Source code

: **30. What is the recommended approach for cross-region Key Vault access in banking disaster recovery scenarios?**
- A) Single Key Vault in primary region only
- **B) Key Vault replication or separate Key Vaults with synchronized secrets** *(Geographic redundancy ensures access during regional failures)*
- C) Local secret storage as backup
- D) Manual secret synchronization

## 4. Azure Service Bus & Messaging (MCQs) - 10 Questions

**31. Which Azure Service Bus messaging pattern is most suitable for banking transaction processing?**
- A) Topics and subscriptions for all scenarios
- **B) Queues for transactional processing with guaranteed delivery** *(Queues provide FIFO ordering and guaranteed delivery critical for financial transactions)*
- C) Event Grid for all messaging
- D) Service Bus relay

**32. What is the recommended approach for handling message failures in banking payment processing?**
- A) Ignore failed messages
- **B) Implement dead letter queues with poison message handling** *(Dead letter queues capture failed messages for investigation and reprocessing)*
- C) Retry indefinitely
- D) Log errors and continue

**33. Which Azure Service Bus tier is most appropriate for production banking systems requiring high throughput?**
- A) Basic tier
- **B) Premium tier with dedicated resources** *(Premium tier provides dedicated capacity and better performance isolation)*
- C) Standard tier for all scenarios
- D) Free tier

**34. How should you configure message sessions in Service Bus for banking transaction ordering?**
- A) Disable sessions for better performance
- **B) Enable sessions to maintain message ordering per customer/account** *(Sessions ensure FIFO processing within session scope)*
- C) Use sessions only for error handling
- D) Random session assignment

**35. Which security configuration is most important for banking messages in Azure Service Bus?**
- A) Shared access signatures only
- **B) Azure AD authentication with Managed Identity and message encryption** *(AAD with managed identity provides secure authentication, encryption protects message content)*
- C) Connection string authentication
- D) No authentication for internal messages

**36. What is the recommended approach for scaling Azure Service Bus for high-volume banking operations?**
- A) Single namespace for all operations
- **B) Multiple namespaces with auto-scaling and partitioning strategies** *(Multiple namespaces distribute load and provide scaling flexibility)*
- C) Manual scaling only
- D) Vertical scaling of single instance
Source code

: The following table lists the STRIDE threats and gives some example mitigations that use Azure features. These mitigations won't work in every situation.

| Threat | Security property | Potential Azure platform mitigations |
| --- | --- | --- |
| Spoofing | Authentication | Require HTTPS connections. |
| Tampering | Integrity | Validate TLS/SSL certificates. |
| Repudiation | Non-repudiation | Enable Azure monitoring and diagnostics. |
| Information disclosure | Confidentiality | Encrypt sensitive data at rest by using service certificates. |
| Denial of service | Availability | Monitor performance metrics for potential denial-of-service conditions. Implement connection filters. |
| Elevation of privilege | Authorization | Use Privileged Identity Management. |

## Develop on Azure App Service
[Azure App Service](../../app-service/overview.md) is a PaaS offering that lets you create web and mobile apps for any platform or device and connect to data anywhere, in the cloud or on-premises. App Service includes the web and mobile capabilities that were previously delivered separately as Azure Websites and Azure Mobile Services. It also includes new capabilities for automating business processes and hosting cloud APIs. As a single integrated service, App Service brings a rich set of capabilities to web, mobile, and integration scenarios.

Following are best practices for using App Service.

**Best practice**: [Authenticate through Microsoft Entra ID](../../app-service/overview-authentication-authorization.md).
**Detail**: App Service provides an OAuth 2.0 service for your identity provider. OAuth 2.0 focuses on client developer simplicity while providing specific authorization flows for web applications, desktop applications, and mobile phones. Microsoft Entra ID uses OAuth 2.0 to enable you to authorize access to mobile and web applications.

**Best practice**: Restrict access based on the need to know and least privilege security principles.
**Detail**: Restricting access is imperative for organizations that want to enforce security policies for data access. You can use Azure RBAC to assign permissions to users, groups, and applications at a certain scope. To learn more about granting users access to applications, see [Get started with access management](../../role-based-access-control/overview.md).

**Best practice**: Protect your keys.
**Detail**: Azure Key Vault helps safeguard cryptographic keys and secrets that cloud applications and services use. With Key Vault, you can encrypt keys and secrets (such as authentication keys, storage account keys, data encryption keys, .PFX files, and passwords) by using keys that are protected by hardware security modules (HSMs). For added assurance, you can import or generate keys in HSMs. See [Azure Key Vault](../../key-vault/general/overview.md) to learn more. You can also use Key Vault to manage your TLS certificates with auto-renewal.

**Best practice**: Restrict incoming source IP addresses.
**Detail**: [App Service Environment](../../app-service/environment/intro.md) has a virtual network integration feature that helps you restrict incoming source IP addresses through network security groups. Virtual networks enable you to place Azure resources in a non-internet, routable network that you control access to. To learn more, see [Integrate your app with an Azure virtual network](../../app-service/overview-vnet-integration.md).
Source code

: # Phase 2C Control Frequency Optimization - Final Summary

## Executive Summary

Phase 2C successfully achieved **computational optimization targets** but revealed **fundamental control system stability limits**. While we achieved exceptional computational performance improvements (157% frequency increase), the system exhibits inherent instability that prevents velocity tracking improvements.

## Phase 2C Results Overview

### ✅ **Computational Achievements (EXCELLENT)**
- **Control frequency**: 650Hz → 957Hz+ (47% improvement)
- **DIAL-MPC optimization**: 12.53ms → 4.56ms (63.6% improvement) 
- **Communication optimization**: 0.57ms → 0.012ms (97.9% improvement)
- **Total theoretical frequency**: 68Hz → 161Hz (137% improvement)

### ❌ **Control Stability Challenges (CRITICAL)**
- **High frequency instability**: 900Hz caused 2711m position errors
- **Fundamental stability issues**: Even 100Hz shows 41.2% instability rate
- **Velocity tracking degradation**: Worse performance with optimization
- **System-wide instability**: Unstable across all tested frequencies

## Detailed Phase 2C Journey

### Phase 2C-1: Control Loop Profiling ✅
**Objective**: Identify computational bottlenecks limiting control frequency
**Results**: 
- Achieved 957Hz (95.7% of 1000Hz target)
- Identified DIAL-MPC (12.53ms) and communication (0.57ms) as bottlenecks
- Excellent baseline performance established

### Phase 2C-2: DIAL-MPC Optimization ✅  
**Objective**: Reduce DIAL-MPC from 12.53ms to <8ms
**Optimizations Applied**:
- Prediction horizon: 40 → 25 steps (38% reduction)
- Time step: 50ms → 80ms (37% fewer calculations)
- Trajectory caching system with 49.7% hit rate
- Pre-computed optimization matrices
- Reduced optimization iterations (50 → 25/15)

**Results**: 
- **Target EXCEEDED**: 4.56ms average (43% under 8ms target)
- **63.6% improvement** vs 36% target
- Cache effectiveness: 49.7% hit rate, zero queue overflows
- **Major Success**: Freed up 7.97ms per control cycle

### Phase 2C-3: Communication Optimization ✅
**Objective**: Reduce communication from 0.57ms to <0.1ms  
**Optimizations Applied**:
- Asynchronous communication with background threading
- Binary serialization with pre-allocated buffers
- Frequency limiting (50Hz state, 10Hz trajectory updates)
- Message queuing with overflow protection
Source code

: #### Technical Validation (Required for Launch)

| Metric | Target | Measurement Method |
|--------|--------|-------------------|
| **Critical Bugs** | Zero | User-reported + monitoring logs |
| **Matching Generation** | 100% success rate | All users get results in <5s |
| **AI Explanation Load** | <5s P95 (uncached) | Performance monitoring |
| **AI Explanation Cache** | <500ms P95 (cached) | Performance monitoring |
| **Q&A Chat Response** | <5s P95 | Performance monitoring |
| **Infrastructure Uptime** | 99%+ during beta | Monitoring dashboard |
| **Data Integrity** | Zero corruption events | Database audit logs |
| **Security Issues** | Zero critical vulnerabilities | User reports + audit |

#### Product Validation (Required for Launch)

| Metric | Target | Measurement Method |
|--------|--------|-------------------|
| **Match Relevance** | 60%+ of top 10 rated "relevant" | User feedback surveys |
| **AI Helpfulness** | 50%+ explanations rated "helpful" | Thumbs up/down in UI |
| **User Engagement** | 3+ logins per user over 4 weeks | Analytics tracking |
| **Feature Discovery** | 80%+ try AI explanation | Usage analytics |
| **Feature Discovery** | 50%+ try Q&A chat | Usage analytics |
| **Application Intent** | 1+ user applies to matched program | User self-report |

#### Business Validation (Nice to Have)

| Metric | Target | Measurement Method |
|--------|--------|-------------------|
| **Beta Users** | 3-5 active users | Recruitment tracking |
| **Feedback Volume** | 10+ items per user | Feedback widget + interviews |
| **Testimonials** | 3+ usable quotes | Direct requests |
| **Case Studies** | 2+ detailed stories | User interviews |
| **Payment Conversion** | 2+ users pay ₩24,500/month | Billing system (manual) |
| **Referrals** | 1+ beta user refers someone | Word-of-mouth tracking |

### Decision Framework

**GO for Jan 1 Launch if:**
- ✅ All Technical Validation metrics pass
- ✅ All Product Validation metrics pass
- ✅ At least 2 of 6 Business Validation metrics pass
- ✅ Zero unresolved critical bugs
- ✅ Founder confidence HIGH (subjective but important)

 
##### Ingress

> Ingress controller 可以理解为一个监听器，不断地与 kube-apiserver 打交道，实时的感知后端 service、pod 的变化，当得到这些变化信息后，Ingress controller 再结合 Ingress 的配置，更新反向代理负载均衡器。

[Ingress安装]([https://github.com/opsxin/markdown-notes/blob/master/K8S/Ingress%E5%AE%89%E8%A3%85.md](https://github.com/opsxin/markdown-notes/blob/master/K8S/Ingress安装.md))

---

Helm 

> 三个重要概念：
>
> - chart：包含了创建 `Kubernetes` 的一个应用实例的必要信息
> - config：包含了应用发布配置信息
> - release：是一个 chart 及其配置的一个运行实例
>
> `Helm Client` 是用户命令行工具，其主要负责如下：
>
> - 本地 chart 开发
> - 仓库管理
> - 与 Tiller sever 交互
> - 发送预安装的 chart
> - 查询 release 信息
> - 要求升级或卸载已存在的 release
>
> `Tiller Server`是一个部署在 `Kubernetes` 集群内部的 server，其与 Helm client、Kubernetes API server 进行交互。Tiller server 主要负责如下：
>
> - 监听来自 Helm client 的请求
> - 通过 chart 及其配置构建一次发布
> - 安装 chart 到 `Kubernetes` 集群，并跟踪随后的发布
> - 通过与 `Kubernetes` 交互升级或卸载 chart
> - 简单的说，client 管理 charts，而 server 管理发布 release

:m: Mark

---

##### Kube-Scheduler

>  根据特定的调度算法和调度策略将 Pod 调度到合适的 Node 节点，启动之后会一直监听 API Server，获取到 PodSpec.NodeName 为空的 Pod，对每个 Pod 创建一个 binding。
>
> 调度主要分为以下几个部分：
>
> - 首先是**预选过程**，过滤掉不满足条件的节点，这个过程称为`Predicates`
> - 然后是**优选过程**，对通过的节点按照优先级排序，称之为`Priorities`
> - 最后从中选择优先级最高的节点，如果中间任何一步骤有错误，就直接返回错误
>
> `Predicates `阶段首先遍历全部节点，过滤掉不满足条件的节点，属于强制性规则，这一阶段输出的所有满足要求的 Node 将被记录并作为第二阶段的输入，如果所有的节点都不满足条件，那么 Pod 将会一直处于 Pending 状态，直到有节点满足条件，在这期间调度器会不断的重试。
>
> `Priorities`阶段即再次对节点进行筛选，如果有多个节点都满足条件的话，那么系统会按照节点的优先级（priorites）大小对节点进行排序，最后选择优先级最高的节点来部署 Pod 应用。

YOUR ASSIGNMENT:
Reproduce, exactly as they stand in the data above, the lines from the one that holds "- **DIAL-MPC optimization**: 12.53ms" to the one that holds "### Phase 2C-1: Control Loop Profiling ✅", inclusive.

EXPECTED OUTPUT:
- **DIAL-MPC optimization**: 12.53ms → 4.56ms (63.6% improvement) 
- **Communication optimization**: 0.57ms → 0.012ms (97.9% improvement)
- **Total theoretical frequency**: 68Hz → 161Hz (137% improvement)

### ❌ **Control Stability Challenges (CRITICAL)**
- **High frequency instability**: 900Hz caused 2711m position errors
- **Fundamental stability issues**: Even 100Hz shows 41.2% instability rate
- **Velocity tracking degradation**: Worse performance with optimization
- **System-wide instability**: Unstable across all tested frequencies

## Detailed Phase 2C Journey

### Phase 2C-1: Control Loop Profiling ✅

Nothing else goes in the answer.